Excerpted text
Astronomers reveal one of the most detailed pictures of an exploded star ever taken

This billowing mass of dust filaments and gas tendrils stretching across 100 light-years of space like delicate lace is the Vela supernova remnant — scattered ashes of a star that exploded about 11,000 years ago.

The image was acquired by the Dark Energy Camera (DECam), which is mounted on the Victor M. Blanco 4-Meter Telescope at the Cerro Tololo Inter-American Observatory in Chile. DECam was originally designed to conduct a survey of distant galaxies to measure the strength of dark energy as it accelerates the universe's expansion and draws those galaxies away from us. On the completion of that survey, however, DECam has been used in more general fashion. It is one of the most powerful wide-field instruments ever built, and this image of the Vela supernova remnant is proof of its capabilities. It's in fact the largest image ever released by the camera at 1.3 gigapixel (1.3 billion pixels) in size. For comparison, a top-of-the-line smartphone might have a 48 megapixel (48 million pixel) camera.

The image has to be large to capture all that detail across such a large swath of sky. As mentioned, the Vela supernova remnant is a nebula that is about 100 light-years across. Because it's about 800 light-years away from us, it means the Vela supernova remnant spans an area on the celestial sphere 20 times larger than the angular diameter of the full moon (which is 31 arcminutes, or half a degree across in the sky).

The Vela supernova remnant, which lies some 800 light-years away, is formed from the spilled guts of a massive star that exploded eleven millennia ago. (Image credit: CTIO/NOIRLab/DOE/NSF/AURA)

Entries supplied
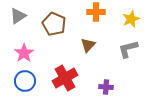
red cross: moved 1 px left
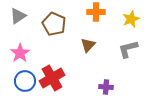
pink star: moved 4 px left
red cross: moved 13 px left
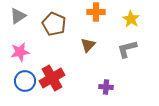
yellow star: rotated 18 degrees counterclockwise
gray L-shape: moved 1 px left
pink star: moved 1 px up; rotated 24 degrees clockwise
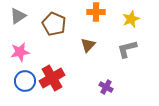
yellow star: rotated 18 degrees clockwise
purple cross: rotated 24 degrees clockwise
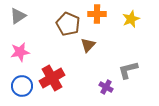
orange cross: moved 1 px right, 2 px down
brown pentagon: moved 14 px right
gray L-shape: moved 1 px right, 21 px down
blue circle: moved 3 px left, 5 px down
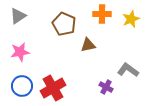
orange cross: moved 5 px right
brown pentagon: moved 4 px left
brown triangle: rotated 35 degrees clockwise
gray L-shape: rotated 50 degrees clockwise
red cross: moved 1 px right, 10 px down
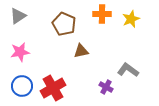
brown triangle: moved 7 px left, 6 px down
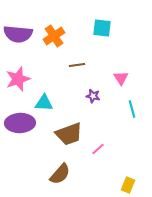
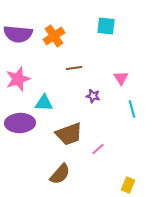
cyan square: moved 4 px right, 2 px up
brown line: moved 3 px left, 3 px down
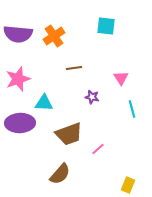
purple star: moved 1 px left, 1 px down
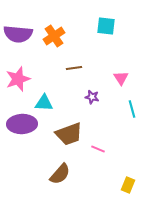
purple ellipse: moved 2 px right, 1 px down
pink line: rotated 64 degrees clockwise
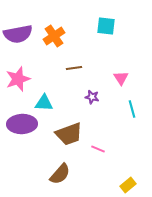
purple semicircle: rotated 16 degrees counterclockwise
yellow rectangle: rotated 28 degrees clockwise
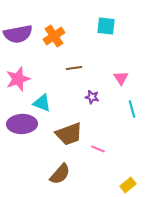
cyan triangle: moved 2 px left; rotated 18 degrees clockwise
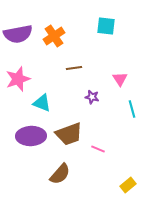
pink triangle: moved 1 px left, 1 px down
purple ellipse: moved 9 px right, 12 px down
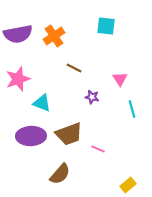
brown line: rotated 35 degrees clockwise
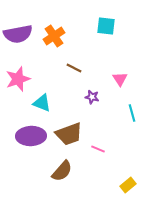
cyan line: moved 4 px down
brown semicircle: moved 2 px right, 3 px up
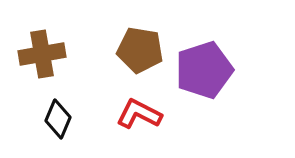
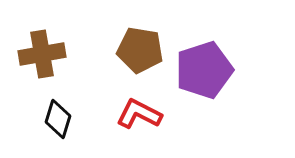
black diamond: rotated 6 degrees counterclockwise
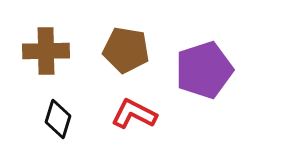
brown pentagon: moved 14 px left
brown cross: moved 4 px right, 3 px up; rotated 9 degrees clockwise
red L-shape: moved 5 px left
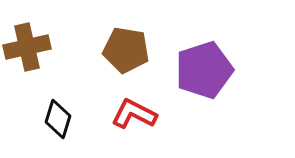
brown cross: moved 19 px left, 4 px up; rotated 12 degrees counterclockwise
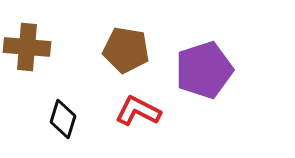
brown cross: rotated 18 degrees clockwise
red L-shape: moved 4 px right, 3 px up
black diamond: moved 5 px right
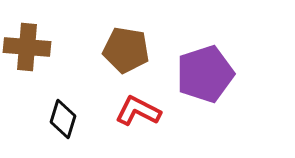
purple pentagon: moved 1 px right, 4 px down
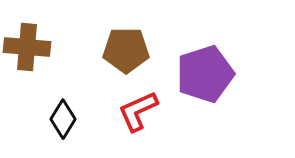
brown pentagon: rotated 9 degrees counterclockwise
red L-shape: rotated 51 degrees counterclockwise
black diamond: rotated 15 degrees clockwise
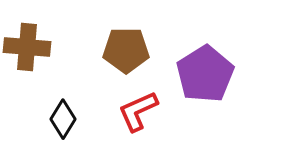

To-do list
1. Reproduce the part of the Vela supernova article between "The Vela supernova remnant, which" and "(Image credit: CTIO/NOIRLab/DOE/NSF/AURA)", inclusive.
2. According to the Vela supernova article, which telescope carries the Dark Energy Camera?
3. Write the next part of the Vela supernova article, picking up after its final line.

Answers provided
1.
The Vela supernova remnant, which lies some 800 light-years away, is formed from the spilled guts of a massive star that exploded eleven millennia ago. (Image credit: CTIO/NOIRLab/DOE/NSF/AURA)

2. The Victor M. Blanco 4-Meter Telescope at the Cerro Tololo Inter-American Observatory in Chile.

3.
The Vela supernova remnant itself is of crucial astronomical importance. It gives us a good look at the late stages of the development of such a remnant, and offers insight into how material blown out by the supernova gradually disperses into the interstellar medium, which is the thin mist of gas that fills the space between stars. The shockwave from the ancient stellar explosion that formed the Vela supernova remnant is still expanding into space, where it is colliding with the interstellar medium and compressing it, creating the delicate filaments we can see in the image. Absorption lines from elements like calcium, carbon, copper, germanium, krypton, magnesium, nickel, oxygen and silicon — many of them ionized and doubly ionized — have been detected in the supernova debris as well. These are heavy elements forged either by fusion processes within the star before it exploded, or by the ferocious energies unleashed by the explosion itself.

A supernova doesn't just spew a star's guts into deep space; it also leaves behind the dead star's core, now compacted under gravity into an ultra-dense object just 10 or 12 kilometers (about 6 to 8 miles) across. This is called a neutron star.

Some of the most interesting objects found within the new 1.3-gigapixel Vela Supernova Remnant image. (Image credit: CTIO/NOIRLab/DOE/NSF/AURA)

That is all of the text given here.